La giustizia commutativa
La giustizia commutativa chiede all'uomo che riconosca a colui che gli è estraneo e indifferente o che addirittura sente come antagonista ciò a cui ha diritto, niente di più e niente di meno. Per san Tommaso l'atto fondamentale della giustizia commutativa consiste nella «restitutio», cioè nella reintegrazione. «Restitutio» significa reintegrare qualcuno nel possesso di ciò che gli appartiene. Parlando di restituzione o reintegrazione, san Tommaso sembra suggerire l'ipotesi del risarcimento di un danno come se ogni atto buono fosse il pagamento di un debito. Una spiegazione convincente di questa affermazione un po' sorprendente viene data da Josef Pieper, il quale osserva che è corretto considerare ogni atto giusto come una reintegrazione se si considera la situazione storica dell'uomo. Tale situazione è caratterizzata dalla costante necessità di reagire al turbamento portato dal disordine e dal venire meno della giustizia. È una condizione bisognosa di continua reintegrazione e di compensazione per sopperire al venir meno del diritto. La giustizia deve essere reintegrata anche quando non c'è un torto da riparare, perché l'agire umano rende debitori o creditori coloro che partecipano alla relazione interpersonale. Perciò ogni pretesa di determinare una situazione di reintegrazione definitiva è destinata al fallimento.

Giustizia distributiva o «di governo» e giustizia legale
Il discorso sulla giustizia distributiva e legale riguarda i reciproci rapporti tra singolo e autorità.

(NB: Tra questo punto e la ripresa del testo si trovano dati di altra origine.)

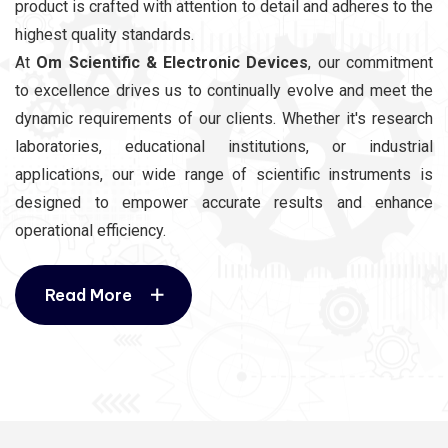
product is crafted with attention to detail and adheres to the
highest quality standards.
At
Om Scientific & Electronic Devices
, our commitment
to excellence drives us to continually evolve and meet the
dynamic requirements of our clients. Whether it's research
laboratories, educational institutions, or industrial
applications, our wide range of scientific instruments is
designed to empower accurate results and enhance
operational efficiency.
Read More
Read More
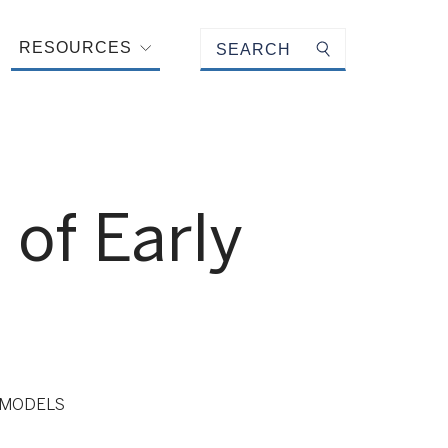
Keyword search
RESOURCES
Submit search
of Early
 MODELS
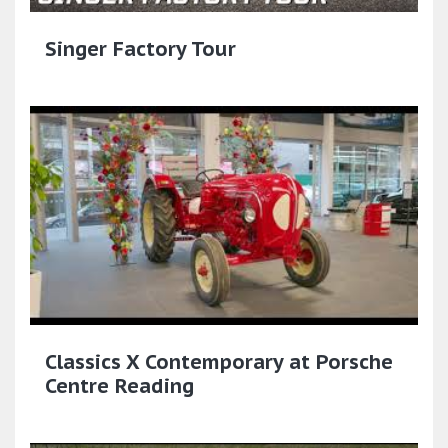
Singer Factory Tour
Classics X Contemporary at Porsche
Centre Reading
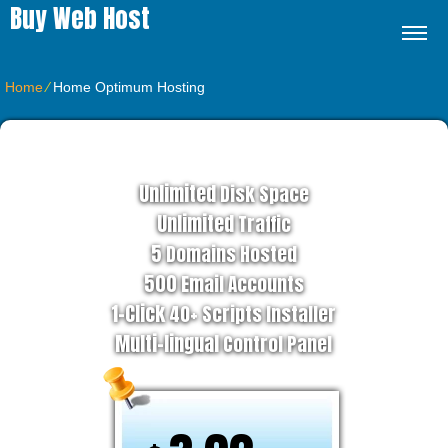
Buy Web Host
Home
⁄
Home Optimum Hosting
ADVANCED HOSTING PLAN
Unlimited
Disk Space
Unlimited
Traffic
5
Domains Hosted
500
Email Accounts
1-Click
40+ Scripts Installer
Multi-lingual
Control Panel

Questione delicata quando si è abituati a leggere questo rapporto o in termini di primato dell'individuo o in termini di primato della collettività.
La giustizia distributiva è la virtù che riguarda l'uomo in quanto detiene un'autorità politica, sociale o economica: è l'autorità che deve dare ai singoli membri della comunità ciò che loro compete proporzionalmente alla dignità, ai meriti e alle necessità di ciascuno.
Il modo in cui l'autorità deve qualcosa ai singoli è diverso dal modo in cui un creditore deve qualcosa a un debitore nella giustizia commutativa, perché in quest'ultimo caso si tratta di beni individuali e non entra in gioco il bene comune.
L'autorità non determina la giusta perequazione per i singoli considerando solo il valore oggettivo in questione (per esempio il giusto prezzo di qualcosa), ma anche e soprattutto la persona con cui ha a che fare e la sua situazione (es. il risarcimento per danni di guerra o di calamità).
Se è giusto riconoscere allo Stato, in caso di necessità, il diritto di disporre della libertà, della salute e persino della vita dei singoli, in che senso si può dire che ogni uomo ha dei diritti irremovibili davanti allo Stato?
Che fare quando l'autorità pubblica non tutela la giustizia, per esempio imponendo leggi ingiuste? Davanti all'ingiustizia oggettiva nasce il diritto alla resistenza, il dovere di rifiutare l'adempimento della legge iniqua.
La giustizia legale è la virtù che inclina i membri del corpo sociale a dare alla società tutto ciò che le è dovuto in ordine al bene comune. Si chiama legale perché si fonda sull'esatta osservanza delle leggi che, quando sono giuste, obbligano in coscienza, e talvolta, siccome il bene comune prevale sul bene particolare, gli uomini sono obbligati per giustizia a sacrificare una parte dei loro beni o anche a impegnare la propria vita in difesa del bene comune.